§ **PROMPT**
Only the pictures are to be omitted; every entry beneath should otherwise be duplicated exactly.

======== INFORMATION GIVEN

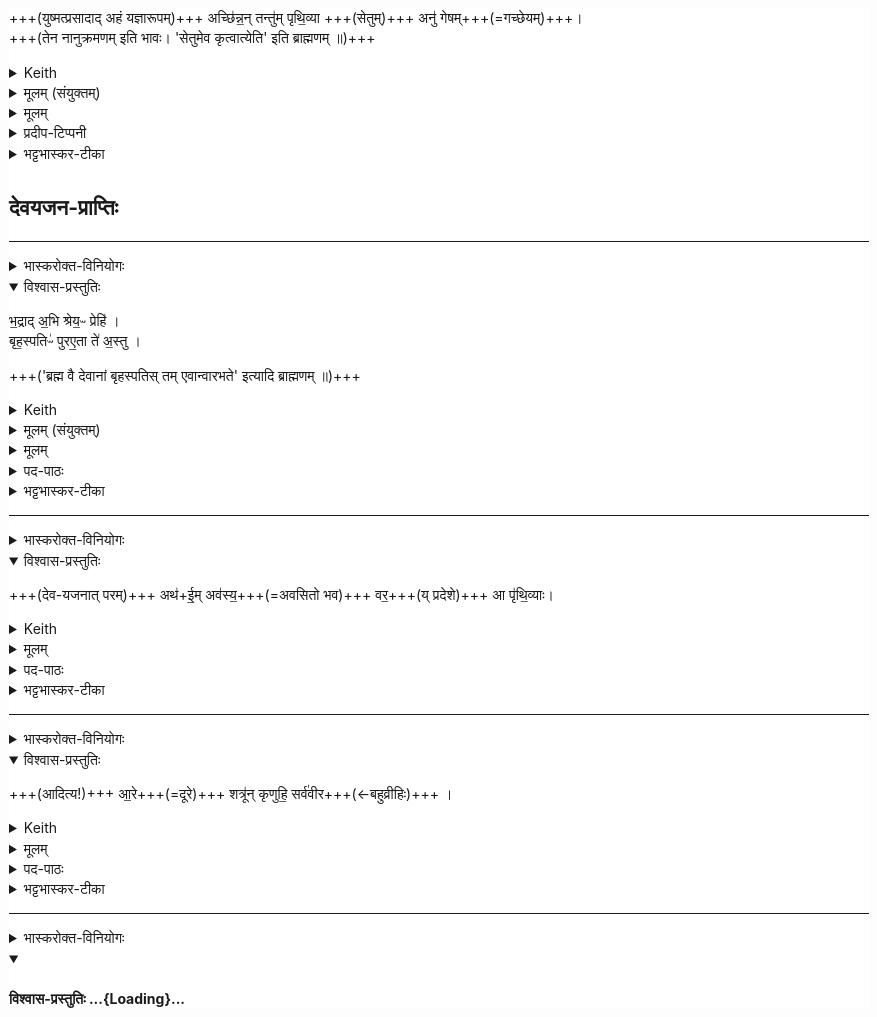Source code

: +++(युष्मत्प्रसादाद् अहं यज्ञारूपम्)+++ अच्छि॑न्न॒न् तन्तु॑म् पृथि॒व्या +++(सेतुम्)+++ अनु॑ गेषम्+++(=गच्छेयम्)+++।  
+++(तेन नानुक्रमणम् इति भावः। 'सेतुमेव कृत्वात्येति' इति ब्राह्मणम् ॥)+++
</details>
<details><summary>Keith</summary></details>
<details><summary>मूलम् (संयुक्तम्)</summary></details>
<details><summary>मूलम्</summary></details>
<details><summary>प्रदीप-टिप्पनी</summary></details>
<details><summary>भट्टभास्कर-टीका</summary></details>


## देवयजन-प्राप्तिः

________
<details><summary>भास्करोक्त-विनियोगः</summary></details>
<details open><summary>विश्वास-प्रस्तुतिः</summary>

भ॒द्राद् अ॒भि श्रेय॒ᳶ प्रेहि॑  ।  
बृह॒स्पतिᳶ॑ पुरए॒ता ते॑ अ॒स्तु ।

+++('ब्रह्म वै देवानां बृहस्पतिस् तम् एवान्वारभते' इत्यादि ब्राह्मणम् ॥)+++
</details>
<details><summary>Keith</summary></details>
<details><summary>मूलम् (संयुक्तम्)</summary></details>
<details><summary>मूलम्</summary></details>
<details><summary>पद-पाठः</summary></details>

<details><summary>भट्टभास्कर-टीका</summary></details>


________
<details><summary>भास्करोक्त-विनियोगः</summary></details>
<details open><summary>विश्वास-प्रस्तुतिः</summary>

+++(देव-यजनात् परम्)+++ अथ॑+ई॒म् अव॑स्य॒+++(=अवसितो भव)+++ वर॒+++(य् प्रदेशे)+++ आ पृ॑थि॒व्याः।
</details>
<details><summary>Keith</summary></details>
<details><summary>मूलम्</summary></details>
<details><summary>पद-पाठः</summary></details>

<details><summary>भट्टभास्कर-टीका</summary></details>


________
<details><summary>भास्करोक्त-विनियोगः</summary></details>
<details open><summary>विश्वास-प्रस्तुतिः</summary>

+++(आदित्य!)+++ आ॒रे+++(=दूरे)+++ शत्रू॑न् कृणुहि॒ सर्व॑वीर+++(←बहुव्रीहिः)+++ ।
</details>
<details><summary>Keith</summary></details>
<details><summary>मूलम्</summary></details>
<details><summary>पद-पाठः</summary></details>

<details><summary>भट्टभास्कर-टीका</summary></details>

________
<details><summary>भास्करोक्त-विनियोगः</summary></details>
<div class="js_include" newlevelforh1="4" title="विश्वास-प्रस्तुतिः" unfilled url="/vedAH_yajuH/taittirIyam/sArasvata-vibhAgaH/saMhitA/Rk/vishvAsa-prastutiH/1/2_somayAgArambhaH/03_vratagrahaNAd_devayajana-prAptiM_yAvat/08_Aidam_aganma.md">
<details open><summary><h4>विश्वास-प्रस्तुतिः ...{Loading}...</h4></summary>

================

§ **SOLUTION**
Source code

: +++(युष्मत्प्रसादाद् अहं यज्ञारूपम्)+++ अच्छि॑न्न॒न् तन्तु॑म् पृथि॒व्या +++(सेतुम्)+++ अनु॑ गेषम्+++(=गच्छेयम्)+++।  
+++(तेन नानुक्रमणम् इति भावः। 'सेतुमेव कृत्वात्येति' इति ब्राह्मणम् ॥)+++
</details>
<details><summary>Keith</summary></details>
<details><summary>मूलम् (संयुक्तम्)</summary></details>
<details><summary>मूलम्</summary></details>
<details><summary>प्रदीप-टिप्पनी</summary></details>
<details><summary>भट्टभास्कर-टीका</summary></details>


## देवयजन-प्राप्तिः

________
<details><summary>भास्करोक्त-विनियोगः</summary></details>
<details open><summary>विश्वास-प्रस्तुतिः</summary>

भ॒द्राद् अ॒भि श्रेय॒ᳶ प्रेहि॑  ।  
बृह॒स्पतिᳶ॑ पुरए॒ता ते॑ अ॒स्तु ।

+++('ब्रह्म वै देवानां बृहस्पतिस् तम् एवान्वारभते' इत्यादि ब्राह्मणम् ॥)+++
</details>
<details><summary>Keith</summary></details>
<details><summary>मूलम् (संयुक्तम्)</summary></details>
<details><summary>मूलम्</summary></details>
<details><summary>पद-पाठः</summary></details>

<details><summary>भट्टभास्कर-टीका</summary></details>


________
<details><summary>भास्करोक्त-विनियोगः</summary></details>
<details open><summary>विश्वास-प्रस्तुतिः</summary>

+++(देव-यजनात् परम्)+++ अथ॑+ई॒म् अव॑स्य॒+++(=अवसितो भव)+++ वर॒+++(य् प्रदेशे)+++ आ पृ॑थि॒व्याः।
</details>
<details><summary>Keith</summary></details>
<details><summary>मूलम्</summary></details>
<details><summary>पद-पाठः</summary></details>

<details><summary>भट्टभास्कर-टीका</summary></details>


________
<details><summary>भास्करोक्त-विनियोगः</summary></details>
<details open><summary>विश्वास-प्रस्तुतिः</summary>

+++(आदित्य!)+++ आ॒रे+++(=दूरे)+++ शत्रू॑न् कृणुहि॒ सर्व॑वीर+++(←बहुव्रीहिः)+++ ।
</details>
<details><summary>Keith</summary></details>
<details><summary>मूलम्</summary></details>
<details><summary>पद-पाठः</summary></details>

<details><summary>भट्टभास्कर-टीका</summary></details>

________
<details><summary>भास्करोक्त-विनियोगः</summary></details>
<div class="js_include" newlevelforh1="4" title="विश्वास-प्रस्तुतिः" unfilled url="/vedAH_yajuH/taittirIyam/sArasvata-vibhAgaH/saMhitA/Rk/vishvAsa-prastutiH/1/2_somayAgArambhaH/03_vratagrahaNAd_devayajana-prAptiM_yAvat/08_Aidam_aganma.md">
<details open><summary><h4>विश्वास-प्रस्तुतिः ...{Loading}...</h4></summary>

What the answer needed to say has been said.